***** SOURCE INFORMATION
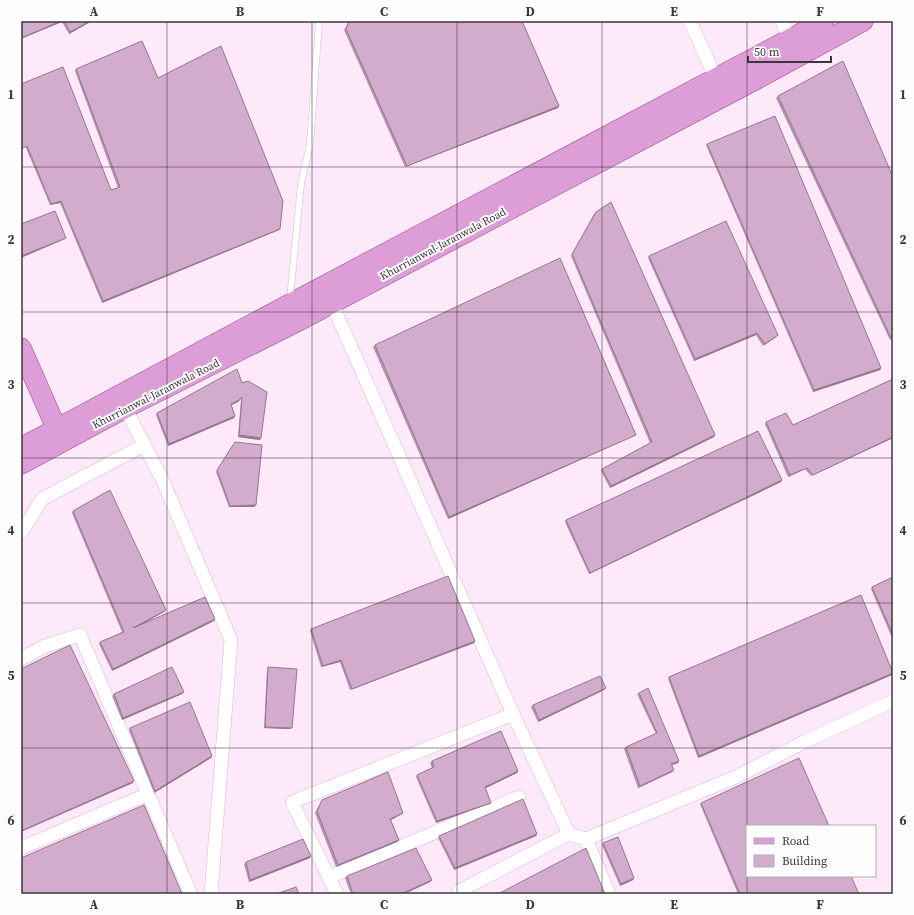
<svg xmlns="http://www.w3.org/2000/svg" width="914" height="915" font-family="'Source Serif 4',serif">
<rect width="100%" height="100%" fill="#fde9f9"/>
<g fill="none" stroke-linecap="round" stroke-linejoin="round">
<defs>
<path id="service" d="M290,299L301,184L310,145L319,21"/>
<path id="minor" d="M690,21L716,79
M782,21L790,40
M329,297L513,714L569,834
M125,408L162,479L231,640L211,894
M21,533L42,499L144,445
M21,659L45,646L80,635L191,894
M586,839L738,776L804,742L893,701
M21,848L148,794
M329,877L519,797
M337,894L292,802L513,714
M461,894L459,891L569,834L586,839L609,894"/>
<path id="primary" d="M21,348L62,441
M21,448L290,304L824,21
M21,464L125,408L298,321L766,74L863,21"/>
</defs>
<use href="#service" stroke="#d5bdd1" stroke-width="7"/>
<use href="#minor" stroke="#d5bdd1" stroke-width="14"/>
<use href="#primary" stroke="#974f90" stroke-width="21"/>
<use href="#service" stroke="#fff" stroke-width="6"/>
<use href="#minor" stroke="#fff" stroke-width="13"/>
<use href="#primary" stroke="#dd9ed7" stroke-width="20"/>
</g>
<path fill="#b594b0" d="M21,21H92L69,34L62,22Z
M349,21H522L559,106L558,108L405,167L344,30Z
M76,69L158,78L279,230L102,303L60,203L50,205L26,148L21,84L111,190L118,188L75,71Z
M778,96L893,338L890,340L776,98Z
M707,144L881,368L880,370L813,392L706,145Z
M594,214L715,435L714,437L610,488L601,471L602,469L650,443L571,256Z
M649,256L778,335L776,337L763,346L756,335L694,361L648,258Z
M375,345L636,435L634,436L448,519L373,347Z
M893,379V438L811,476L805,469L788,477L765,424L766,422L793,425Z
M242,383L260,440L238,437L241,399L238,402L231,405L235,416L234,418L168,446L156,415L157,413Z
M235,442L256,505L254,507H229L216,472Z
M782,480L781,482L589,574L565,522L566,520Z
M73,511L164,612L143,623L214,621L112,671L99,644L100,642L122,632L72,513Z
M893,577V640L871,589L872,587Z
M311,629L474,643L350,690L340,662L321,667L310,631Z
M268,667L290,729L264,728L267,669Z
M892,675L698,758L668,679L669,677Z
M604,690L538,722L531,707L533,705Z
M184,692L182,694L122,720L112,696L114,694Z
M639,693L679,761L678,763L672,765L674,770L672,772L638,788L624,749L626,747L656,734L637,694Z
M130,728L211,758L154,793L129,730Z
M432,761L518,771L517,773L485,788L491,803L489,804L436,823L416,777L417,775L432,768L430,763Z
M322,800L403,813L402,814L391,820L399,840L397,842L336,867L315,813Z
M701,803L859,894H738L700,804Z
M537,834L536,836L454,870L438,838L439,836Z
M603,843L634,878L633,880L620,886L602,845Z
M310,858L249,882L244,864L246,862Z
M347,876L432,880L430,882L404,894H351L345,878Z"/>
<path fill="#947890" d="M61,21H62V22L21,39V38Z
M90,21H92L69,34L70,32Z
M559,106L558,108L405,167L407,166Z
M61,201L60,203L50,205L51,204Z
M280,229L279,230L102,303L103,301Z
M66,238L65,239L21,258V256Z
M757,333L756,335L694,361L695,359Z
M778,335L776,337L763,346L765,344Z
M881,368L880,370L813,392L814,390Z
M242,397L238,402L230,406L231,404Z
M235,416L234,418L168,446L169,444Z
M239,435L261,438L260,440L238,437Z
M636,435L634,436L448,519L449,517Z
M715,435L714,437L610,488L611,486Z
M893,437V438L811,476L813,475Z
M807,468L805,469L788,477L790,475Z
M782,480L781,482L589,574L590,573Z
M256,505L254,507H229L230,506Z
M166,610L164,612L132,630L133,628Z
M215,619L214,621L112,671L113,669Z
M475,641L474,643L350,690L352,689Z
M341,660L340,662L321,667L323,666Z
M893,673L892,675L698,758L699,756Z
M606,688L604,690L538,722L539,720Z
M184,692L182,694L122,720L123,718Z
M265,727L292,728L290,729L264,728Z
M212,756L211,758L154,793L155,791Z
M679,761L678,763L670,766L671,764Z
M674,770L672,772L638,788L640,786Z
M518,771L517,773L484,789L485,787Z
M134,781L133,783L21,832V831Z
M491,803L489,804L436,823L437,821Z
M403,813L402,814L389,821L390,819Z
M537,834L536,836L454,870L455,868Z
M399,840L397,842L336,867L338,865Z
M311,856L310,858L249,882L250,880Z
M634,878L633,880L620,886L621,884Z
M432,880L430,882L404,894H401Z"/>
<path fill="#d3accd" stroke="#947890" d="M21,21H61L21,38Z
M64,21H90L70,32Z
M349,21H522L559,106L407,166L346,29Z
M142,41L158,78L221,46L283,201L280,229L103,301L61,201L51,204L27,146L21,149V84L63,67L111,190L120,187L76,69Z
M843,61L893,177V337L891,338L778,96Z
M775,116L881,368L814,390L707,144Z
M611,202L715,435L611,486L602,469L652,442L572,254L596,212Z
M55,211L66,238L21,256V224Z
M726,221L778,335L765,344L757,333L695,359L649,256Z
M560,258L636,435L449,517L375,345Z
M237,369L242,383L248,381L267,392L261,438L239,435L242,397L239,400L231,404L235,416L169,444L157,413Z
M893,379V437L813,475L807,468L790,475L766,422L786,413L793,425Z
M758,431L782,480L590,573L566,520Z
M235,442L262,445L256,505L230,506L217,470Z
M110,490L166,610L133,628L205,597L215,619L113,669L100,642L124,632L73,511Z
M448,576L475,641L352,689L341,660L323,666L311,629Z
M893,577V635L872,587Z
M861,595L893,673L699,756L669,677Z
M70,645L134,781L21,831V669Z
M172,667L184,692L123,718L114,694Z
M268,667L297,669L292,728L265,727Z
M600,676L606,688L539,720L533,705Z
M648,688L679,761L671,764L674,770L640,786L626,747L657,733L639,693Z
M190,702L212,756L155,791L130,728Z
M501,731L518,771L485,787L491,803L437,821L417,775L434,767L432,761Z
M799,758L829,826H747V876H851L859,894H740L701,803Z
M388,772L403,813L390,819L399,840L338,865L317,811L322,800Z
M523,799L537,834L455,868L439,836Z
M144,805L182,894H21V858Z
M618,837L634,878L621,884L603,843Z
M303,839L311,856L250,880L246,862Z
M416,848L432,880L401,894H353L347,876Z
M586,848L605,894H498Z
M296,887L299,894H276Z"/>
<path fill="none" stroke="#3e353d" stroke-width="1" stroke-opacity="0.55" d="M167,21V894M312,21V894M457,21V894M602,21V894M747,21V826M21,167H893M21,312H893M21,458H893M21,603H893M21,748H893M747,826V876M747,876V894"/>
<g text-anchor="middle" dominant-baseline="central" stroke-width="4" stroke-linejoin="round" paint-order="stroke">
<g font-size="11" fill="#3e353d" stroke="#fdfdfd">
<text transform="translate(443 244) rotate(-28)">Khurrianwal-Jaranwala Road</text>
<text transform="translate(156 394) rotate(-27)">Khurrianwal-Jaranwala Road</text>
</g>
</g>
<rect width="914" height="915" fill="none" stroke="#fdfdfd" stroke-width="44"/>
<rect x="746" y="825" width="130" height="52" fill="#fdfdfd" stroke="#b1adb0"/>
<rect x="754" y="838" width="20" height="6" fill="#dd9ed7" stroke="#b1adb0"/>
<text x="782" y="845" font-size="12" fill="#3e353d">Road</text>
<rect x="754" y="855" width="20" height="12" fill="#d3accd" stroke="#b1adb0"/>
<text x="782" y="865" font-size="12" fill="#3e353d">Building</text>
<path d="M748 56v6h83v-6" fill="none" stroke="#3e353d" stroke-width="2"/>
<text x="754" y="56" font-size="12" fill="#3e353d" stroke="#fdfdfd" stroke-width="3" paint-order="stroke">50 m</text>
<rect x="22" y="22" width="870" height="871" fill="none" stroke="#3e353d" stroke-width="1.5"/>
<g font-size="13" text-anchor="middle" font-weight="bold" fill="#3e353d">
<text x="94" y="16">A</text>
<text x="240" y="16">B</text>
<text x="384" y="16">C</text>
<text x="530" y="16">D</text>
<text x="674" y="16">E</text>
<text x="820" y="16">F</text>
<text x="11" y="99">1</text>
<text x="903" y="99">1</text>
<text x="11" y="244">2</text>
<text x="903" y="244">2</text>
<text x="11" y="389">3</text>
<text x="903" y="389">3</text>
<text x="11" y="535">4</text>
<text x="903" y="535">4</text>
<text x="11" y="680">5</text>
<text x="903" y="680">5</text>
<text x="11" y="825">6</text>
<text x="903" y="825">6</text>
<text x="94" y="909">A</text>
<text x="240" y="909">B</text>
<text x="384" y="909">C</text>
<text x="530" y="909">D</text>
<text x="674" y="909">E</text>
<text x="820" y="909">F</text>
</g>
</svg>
**********
## ABOUT THIS TASK:
Wherever the word "round" occurs in the data, copy that whole line.

## SOLVED EXERCISE:
<g fill="none" stroke-linecap="round" stroke-linejoin="round">
<g text-anchor="middle" dominant-baseline="central" stroke-width="4" stroke-linejoin="round" paint-order="stroke">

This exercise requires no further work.